• [Your objective]:
Every line below should be repeated exactly.

>> start Information given

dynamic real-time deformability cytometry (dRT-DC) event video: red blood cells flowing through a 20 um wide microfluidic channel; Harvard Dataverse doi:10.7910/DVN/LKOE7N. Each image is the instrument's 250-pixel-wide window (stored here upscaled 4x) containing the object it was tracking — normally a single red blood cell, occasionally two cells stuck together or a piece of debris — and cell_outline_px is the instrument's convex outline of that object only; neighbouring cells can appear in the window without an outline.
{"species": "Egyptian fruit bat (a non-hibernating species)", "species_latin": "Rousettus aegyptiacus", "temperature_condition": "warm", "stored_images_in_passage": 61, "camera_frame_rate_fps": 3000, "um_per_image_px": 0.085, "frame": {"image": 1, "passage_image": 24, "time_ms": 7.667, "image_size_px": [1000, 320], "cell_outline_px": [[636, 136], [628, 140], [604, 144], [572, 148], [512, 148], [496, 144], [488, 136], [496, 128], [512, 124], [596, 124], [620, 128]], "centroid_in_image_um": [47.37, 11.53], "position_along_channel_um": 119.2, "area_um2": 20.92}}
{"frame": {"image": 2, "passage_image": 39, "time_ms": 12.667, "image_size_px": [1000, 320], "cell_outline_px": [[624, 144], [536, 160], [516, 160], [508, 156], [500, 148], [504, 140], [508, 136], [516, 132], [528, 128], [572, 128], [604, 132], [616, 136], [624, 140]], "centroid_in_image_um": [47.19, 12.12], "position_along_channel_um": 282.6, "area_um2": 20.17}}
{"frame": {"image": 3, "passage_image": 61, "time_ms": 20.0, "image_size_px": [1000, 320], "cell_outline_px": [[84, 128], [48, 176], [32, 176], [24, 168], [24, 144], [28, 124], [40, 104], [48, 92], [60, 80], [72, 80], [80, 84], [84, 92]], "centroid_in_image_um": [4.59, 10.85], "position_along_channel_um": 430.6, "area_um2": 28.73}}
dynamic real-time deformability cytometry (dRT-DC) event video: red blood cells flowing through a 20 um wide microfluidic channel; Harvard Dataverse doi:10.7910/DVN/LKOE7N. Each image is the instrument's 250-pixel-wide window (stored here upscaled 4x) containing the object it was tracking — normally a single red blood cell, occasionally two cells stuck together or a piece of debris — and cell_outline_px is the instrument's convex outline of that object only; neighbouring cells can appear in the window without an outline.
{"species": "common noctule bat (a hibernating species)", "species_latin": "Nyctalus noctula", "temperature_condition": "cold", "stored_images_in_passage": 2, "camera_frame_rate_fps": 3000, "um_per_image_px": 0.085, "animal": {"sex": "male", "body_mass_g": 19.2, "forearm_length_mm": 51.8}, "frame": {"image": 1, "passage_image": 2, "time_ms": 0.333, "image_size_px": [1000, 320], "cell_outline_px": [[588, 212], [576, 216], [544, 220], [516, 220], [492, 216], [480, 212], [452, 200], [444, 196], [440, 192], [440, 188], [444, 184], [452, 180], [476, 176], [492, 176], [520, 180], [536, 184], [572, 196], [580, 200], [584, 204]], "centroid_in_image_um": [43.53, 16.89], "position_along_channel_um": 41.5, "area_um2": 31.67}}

>> end Information given

• [Output for this exercise]:
dynamic real-time deformability cytometry (dRT-DC) event video: red blood cells flowing through a 20 um wide microfluidic channel; Harvard Dataverse doi:10.7910/DVN/LKOE7N. Each image is the instrument's 250-pixel-wide window (stored here upscaled 4x) containing the object it was tracking — normally a single red blood cell, occasionally two cells stuck together or a piece of debris — and cell_outline_px is the instrument's convex outline of that object only; neighbouring cells can appear in the window without an outline.
{"species": "Egyptian fruit bat (a non-hibernating species)", "species_latin": "Rousettus aegyptiacus", "temperature_condition": "warm", "stored_images_in_passage": 61, "camera_frame_rate_fps": 3000, "um_per_image_px": 0.085, "frame": {"image": 1, "passage_image": 24, "time_ms": 7.667, "image_size_px": [1000, 320], "cell_outline_px": [[636, 136], [628, 140], [604, 144], [572, 148], [512, 148], [496, 144], [488, 136], [496, 128], [512, 124], [596, 124], [620, 128]], "centroid_in_image_um": [47.37, 11.53], "position_along_channel_um": 119.2, "area_um2": 20.92}}
{"frame": {"image": 2, "passage_image": 39, "time_ms": 12.667, "image_size_px": [1000, 320], "cell_outline_px": [[624, 144], [536, 160], [516, 160], [508, 156], [500, 148], [504, 140], [508, 136], [516, 132], [528, 128], [572, 128], [604, 132], [616, 136], [624, 140]], "centroid_in_image_um": [47.19, 12.12], "position_along_channel_um": 282.6, "area_um2": 20.17}}
{"frame": {"image": 3, "passage_image": 61, "time_ms": 20.0, "image_size_px": [1000, 320], "cell_outline_px": [[84, 128], [48, 176], [32, 176], [24, 168], [24, 144], [28, 124], [40, 104], [48, 92], [60, 80], [72, 80], [80, 84], [84, 92]], "centroid_in_image_um": [4.59, 10.85], "position_along_channel_um": 430.6, "area_um2": 28.73}}
dynamic real-time deformability cytometry (dRT-DC) event video: red blood cells flowing through a 20 um wide microfluidic channel; Harvard Dataverse doi:10.7910/DVN/LKOE7N. Each image is the instrument's 250-pixel-wide window (stored here upscaled 4x) containing the object it was tracking — normally a single red blood cell, occasionally two cells stuck together or a piece of debris — and cell_outline_px is the instrument's convex outline of that object only; neighbouring cells can appear in the window without an outline.
{"species": "common noctule bat (a hibernating species)", "species_latin": "Nyctalus noctula", "temperature_condition": "cold", "stored_images_in_passage": 2, "camera_frame_rate_fps": 3000, "um_per_image_px": 0.085, "animal": {"sex": "male", "body_mass_g": 19.2, "forearm_length_mm": 51.8}, "frame": {"image": 1, "passage_image": 2, "time_ms": 0.333, "image_size_px": [1000, 320], "cell_outline_px": [[588, 212], [576, 216], [544, 220], [516, 220], [492, 216], [480, 212], [452, 200], [444, 196], [440, 192], [440, 188], [444, 184], [452, 180], [476, 176], [492, 176], [520, 180], [536, 184], [572, 196], [580, 200], [584, 204]], "centroid_in_image_um": [43.53, 16.89], "position_along_channel_um": 41.5, "area_um2": 31.67}}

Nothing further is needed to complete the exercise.